Dem BGH reichten nun jedenfalls Spekulationen darüber, ob und welche Tatsachen- und Meinungsäußerungen zukünftige Beiträge des Journalisten haben könnten, nicht aus, um einen vorbeugenden Unterlassungsanspruch zu rechtfertigen. Eine vorweggenommene Abwägung verbiete sich schon im Hinblick auf die Bedeutung der betroffenen Grundrechte, so der VI. Zivilsenat.

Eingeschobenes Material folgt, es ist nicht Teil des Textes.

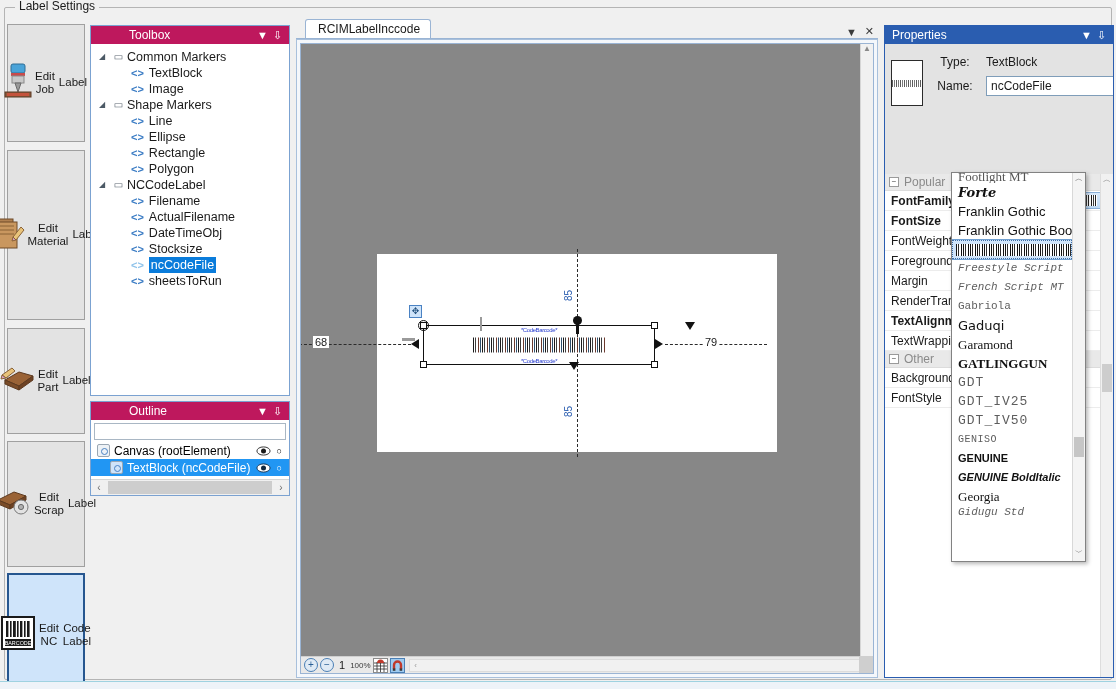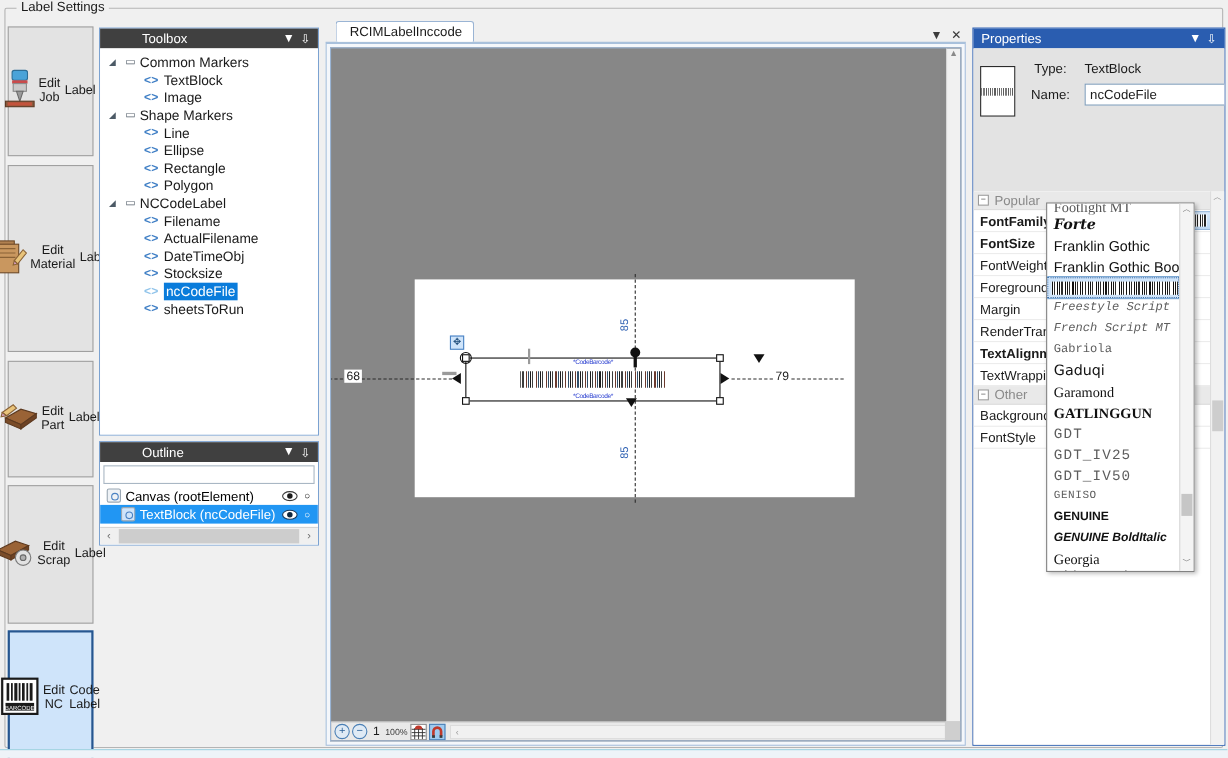--- a/index.html
+++ b/index.html
@@ -82,7 +82,7 @@
     font-size: 12px;
     white-space: nowrap;
   }
-  .panel-title.inactive { background: #404040; padding-left: 38px; }
+  .panel-title.inactive { background: #be185d; padding-left: 38px; }
   .panel-title.active   { background: #2a5db0; }
   .panel-title .ttl { flex: 1; }
   .panel-title .tb-icon {

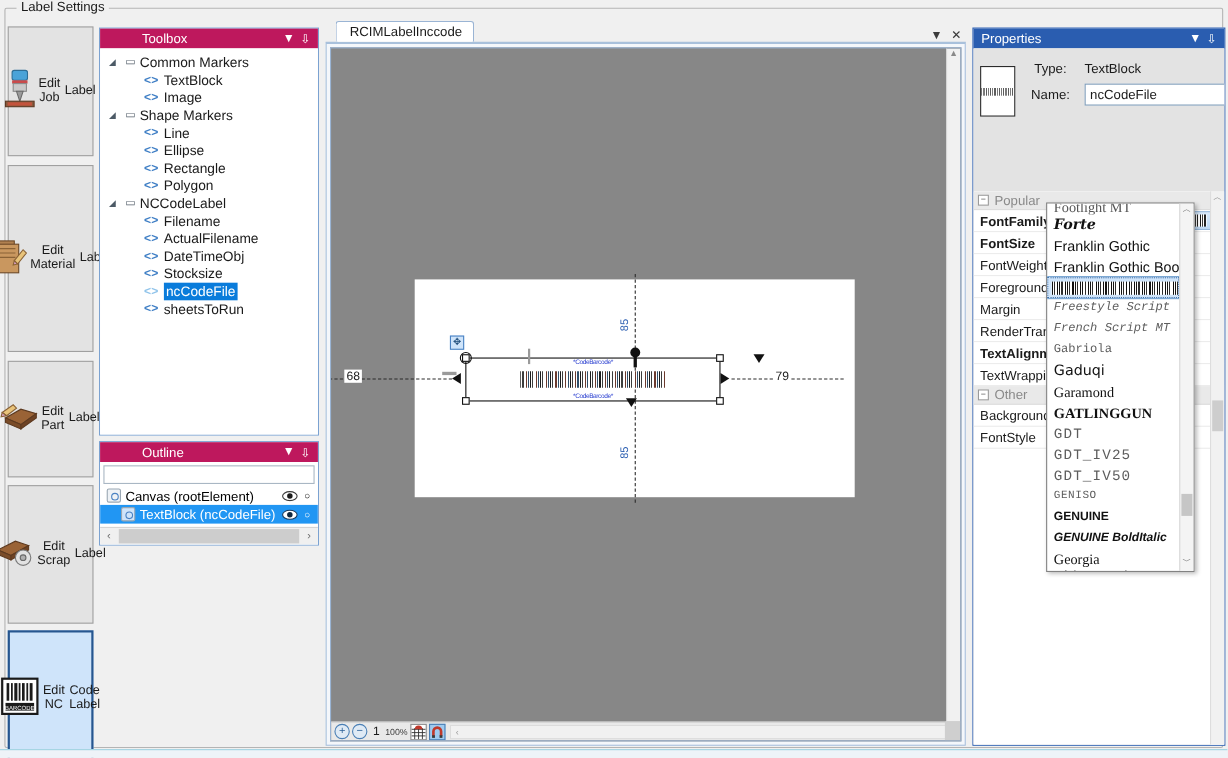--- a/index.html
+++ b/index.html
@@ -459,8 +459,8 @@
   
   .font-dd {
     position: absolute;
-    left: 951px; top: 184px;
-    width: 135px; height: 336px;
+    left: 951px; top: 172px;
+    width: 135px; height: 390px;
     background: #ffffff;
     border: 1px solid #828282;
     box-shadow: 2px 2px 4px rgba(0,0,0,0.28);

Der beklagte Journalist zeigte sich nach seinem Sieg in Karlsruhe gegenüber LTO erleichtert. "Das Ergebnis hilft allen Medien, die regelmäßig über Plagiatsfälle berichten. Denn es ist nun klar, dass man über Plagiatsfälle auch mit Klarnamen der Verantwortlichen berichten darf."